Pendant que le rat déambule, l’algorithme apprend petit à petit à contrôler chaque électrode pour provoquer le mouvement voulu, tel un marionnettiste qui testerait chaque fil d’un pantin. L’animal boitille soudainement ? Aucun problème : l’algorithme s’adapte et envoie différents signaux aux électrodes jusqu’à ce que le mouvement soit de nouveau correctement réalisé.
Le procédé peut sembler simple, mais les chercheurs et chercheuses ont mis près de six ans à le peaufiner. Marco Bonizzato se souvient de la première fois où le rat s’est mis à avancer sur son tapis, d’abord d’un pas claudicant, puis de plus en plus assuré. « Le plus excitant quand on déploie quelque chose, c’est quand on voit que ça marche en temps réel. Il y a un million de facteurs à gérer en parallèle, donc quand ça fonctionne, on vérifie six fois que tout est bien enregistré », lance-t-il en riant.
Quelques défis attendent cependant les scientifiques pour la suite, notamment pour l’adaptation de leur découverte à l’humain et au monde clinique. « Il faut donner envie aux médecins d’utiliser cet outil-là », souligne Rose Guay Hottin.
De plus, si l’implantation d’électrodes est une méthode courante chez les personnes atteintes de la maladie de Parkinson, elle est encore à l’étape de recherche chez celles qui sont paralysées. Et pour leur faire réaliser une variété de mouvements, comme marcher, courir, monter un escalier et s’asseoir, quelques années de recherche seront encore nécessaires. « On comprend maintenant comment faire de la bonne musique sur un tambour, illustre Marco Bonizzato.
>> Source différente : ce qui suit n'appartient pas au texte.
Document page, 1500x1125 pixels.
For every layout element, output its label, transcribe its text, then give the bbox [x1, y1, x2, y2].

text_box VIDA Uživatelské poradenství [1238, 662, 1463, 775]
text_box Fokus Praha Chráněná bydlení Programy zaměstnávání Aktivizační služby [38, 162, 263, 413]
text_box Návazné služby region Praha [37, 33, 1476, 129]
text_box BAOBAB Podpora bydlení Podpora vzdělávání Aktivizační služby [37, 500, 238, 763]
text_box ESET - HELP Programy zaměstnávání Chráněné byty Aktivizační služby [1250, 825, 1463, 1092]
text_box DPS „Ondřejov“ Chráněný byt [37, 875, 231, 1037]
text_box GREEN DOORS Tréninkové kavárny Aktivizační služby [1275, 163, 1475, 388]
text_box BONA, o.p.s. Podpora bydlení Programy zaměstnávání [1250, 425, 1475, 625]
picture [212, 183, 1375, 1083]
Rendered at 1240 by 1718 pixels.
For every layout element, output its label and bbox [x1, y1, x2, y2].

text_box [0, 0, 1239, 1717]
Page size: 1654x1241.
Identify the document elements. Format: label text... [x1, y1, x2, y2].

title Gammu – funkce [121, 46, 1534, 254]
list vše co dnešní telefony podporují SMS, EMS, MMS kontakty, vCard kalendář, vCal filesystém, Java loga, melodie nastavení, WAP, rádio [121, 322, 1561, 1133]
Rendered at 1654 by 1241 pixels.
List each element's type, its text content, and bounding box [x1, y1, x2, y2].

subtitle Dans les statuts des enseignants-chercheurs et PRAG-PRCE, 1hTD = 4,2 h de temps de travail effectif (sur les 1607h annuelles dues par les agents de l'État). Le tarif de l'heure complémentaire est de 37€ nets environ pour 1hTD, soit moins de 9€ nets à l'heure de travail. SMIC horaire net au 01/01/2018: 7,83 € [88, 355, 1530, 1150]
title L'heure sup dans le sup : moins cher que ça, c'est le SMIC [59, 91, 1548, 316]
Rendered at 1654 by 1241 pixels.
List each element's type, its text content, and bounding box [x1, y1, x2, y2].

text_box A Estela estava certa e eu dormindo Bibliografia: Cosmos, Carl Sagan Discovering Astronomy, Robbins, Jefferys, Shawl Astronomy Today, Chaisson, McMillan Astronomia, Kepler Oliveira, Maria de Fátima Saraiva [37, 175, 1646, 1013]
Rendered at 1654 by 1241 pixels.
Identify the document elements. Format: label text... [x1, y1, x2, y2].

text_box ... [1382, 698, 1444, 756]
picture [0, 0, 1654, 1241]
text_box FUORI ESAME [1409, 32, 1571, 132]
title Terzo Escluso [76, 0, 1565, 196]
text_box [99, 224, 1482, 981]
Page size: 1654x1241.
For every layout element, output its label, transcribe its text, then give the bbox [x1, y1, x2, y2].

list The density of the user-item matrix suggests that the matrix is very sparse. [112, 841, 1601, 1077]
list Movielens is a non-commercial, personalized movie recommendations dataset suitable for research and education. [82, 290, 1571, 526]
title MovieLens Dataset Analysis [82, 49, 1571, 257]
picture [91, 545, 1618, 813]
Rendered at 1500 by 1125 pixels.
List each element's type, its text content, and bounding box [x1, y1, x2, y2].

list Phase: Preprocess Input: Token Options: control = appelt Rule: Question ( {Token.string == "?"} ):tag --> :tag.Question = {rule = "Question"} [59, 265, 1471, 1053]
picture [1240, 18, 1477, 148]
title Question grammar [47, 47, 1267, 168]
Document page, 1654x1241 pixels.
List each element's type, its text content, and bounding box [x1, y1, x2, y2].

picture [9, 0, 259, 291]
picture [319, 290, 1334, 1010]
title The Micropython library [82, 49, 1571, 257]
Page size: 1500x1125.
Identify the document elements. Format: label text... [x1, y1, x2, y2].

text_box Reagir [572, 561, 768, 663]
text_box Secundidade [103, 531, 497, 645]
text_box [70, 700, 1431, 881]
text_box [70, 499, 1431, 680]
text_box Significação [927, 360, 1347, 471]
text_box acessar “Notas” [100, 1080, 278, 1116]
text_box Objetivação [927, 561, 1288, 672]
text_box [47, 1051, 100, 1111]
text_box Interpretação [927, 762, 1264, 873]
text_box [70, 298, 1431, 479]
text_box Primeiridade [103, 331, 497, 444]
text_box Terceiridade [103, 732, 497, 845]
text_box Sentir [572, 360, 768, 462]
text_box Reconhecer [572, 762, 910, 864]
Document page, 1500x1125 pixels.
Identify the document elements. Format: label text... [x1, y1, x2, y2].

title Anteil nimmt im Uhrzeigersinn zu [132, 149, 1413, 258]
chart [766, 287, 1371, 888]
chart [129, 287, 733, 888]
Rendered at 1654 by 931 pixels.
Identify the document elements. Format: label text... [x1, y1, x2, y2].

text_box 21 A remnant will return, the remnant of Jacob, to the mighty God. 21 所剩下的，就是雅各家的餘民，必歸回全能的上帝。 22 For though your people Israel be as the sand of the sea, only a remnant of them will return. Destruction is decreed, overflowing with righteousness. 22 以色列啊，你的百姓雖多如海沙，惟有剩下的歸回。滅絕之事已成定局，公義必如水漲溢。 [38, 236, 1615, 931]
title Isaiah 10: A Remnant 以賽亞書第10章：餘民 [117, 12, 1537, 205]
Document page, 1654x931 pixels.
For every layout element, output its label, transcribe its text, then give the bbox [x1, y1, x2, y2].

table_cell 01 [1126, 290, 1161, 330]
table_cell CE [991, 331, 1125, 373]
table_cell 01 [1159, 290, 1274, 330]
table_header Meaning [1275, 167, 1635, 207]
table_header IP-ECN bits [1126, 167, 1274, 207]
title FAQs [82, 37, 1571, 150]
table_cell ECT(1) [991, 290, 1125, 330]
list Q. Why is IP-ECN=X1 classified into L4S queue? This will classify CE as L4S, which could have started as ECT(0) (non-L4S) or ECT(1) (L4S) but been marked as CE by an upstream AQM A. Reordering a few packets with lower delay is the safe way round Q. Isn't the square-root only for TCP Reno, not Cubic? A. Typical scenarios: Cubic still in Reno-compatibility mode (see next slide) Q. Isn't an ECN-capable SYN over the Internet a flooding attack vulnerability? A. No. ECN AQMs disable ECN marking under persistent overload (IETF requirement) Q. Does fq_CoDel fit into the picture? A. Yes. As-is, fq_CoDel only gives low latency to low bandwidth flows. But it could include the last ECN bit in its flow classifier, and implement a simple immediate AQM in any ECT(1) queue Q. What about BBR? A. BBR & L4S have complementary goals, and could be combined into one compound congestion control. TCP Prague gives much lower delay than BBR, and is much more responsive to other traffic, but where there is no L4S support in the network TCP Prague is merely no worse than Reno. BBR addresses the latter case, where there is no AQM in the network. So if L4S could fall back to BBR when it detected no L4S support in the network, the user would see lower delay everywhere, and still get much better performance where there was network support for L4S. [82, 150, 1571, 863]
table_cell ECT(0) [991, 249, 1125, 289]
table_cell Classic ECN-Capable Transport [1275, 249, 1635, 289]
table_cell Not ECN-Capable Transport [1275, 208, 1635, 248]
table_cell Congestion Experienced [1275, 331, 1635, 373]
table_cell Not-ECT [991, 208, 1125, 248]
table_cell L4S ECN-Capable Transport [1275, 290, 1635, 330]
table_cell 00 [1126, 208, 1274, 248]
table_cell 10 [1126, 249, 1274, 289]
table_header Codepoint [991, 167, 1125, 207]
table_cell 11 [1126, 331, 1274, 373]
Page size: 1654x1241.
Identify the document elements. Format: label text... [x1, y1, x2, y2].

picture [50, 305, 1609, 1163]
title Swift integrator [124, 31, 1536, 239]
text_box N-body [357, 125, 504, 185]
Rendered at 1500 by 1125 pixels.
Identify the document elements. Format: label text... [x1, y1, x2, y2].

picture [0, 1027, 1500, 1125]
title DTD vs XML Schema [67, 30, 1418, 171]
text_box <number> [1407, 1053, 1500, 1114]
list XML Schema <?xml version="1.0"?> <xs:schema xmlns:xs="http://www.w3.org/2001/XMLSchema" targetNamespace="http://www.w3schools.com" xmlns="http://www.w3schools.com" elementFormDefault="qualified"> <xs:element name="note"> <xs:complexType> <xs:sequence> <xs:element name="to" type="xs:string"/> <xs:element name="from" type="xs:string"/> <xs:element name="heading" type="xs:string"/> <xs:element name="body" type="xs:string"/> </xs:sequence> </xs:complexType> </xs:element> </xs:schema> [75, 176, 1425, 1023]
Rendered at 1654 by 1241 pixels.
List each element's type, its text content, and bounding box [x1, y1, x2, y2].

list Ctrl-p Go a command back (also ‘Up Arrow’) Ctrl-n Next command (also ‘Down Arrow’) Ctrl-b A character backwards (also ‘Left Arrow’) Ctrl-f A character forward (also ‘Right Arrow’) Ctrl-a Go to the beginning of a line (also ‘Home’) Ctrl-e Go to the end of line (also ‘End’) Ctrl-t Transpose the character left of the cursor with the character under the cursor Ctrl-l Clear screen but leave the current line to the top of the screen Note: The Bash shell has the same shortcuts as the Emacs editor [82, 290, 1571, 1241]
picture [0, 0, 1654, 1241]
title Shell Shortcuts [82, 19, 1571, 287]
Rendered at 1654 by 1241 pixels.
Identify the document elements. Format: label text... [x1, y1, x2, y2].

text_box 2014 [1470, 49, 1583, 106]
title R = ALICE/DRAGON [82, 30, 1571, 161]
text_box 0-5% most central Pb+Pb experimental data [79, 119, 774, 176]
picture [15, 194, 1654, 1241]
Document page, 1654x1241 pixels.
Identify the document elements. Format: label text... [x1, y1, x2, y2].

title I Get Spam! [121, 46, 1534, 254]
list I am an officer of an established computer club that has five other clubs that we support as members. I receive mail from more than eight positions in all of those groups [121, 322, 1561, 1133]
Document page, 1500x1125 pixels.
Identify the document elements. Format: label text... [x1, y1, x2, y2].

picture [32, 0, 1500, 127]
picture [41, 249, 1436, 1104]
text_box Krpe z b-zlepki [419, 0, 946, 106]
Mais on n’est pas encore capables de faire passer toute la richesse des messages, comme on pourrait le faire avec plusieurs instruments de musique. » Il faudra donc patienter encore un peu avant de voir cet algorithme jouer une symphonie et, peut-être, aider une personne paralysée à remarcher !

Ont aussi participé à cette découverte : Sandrine L. Côté, Elena Massai, Léo Choinière, Uzay Macar, Samuel Laferrière, Parikshat Sirpal, Stephan Quessy, Guillaume Lajoie, Marina Martinez et Numa Dancause (Université de Montréal et Mila – Institut québécois d’intelligence artificielle).
Erratum : Une version précédente du texte laissait penser que les travaux initiaux avaient été menés à Polytechnique Montréal. Ils ont bien été menés à l’Université de Montréal.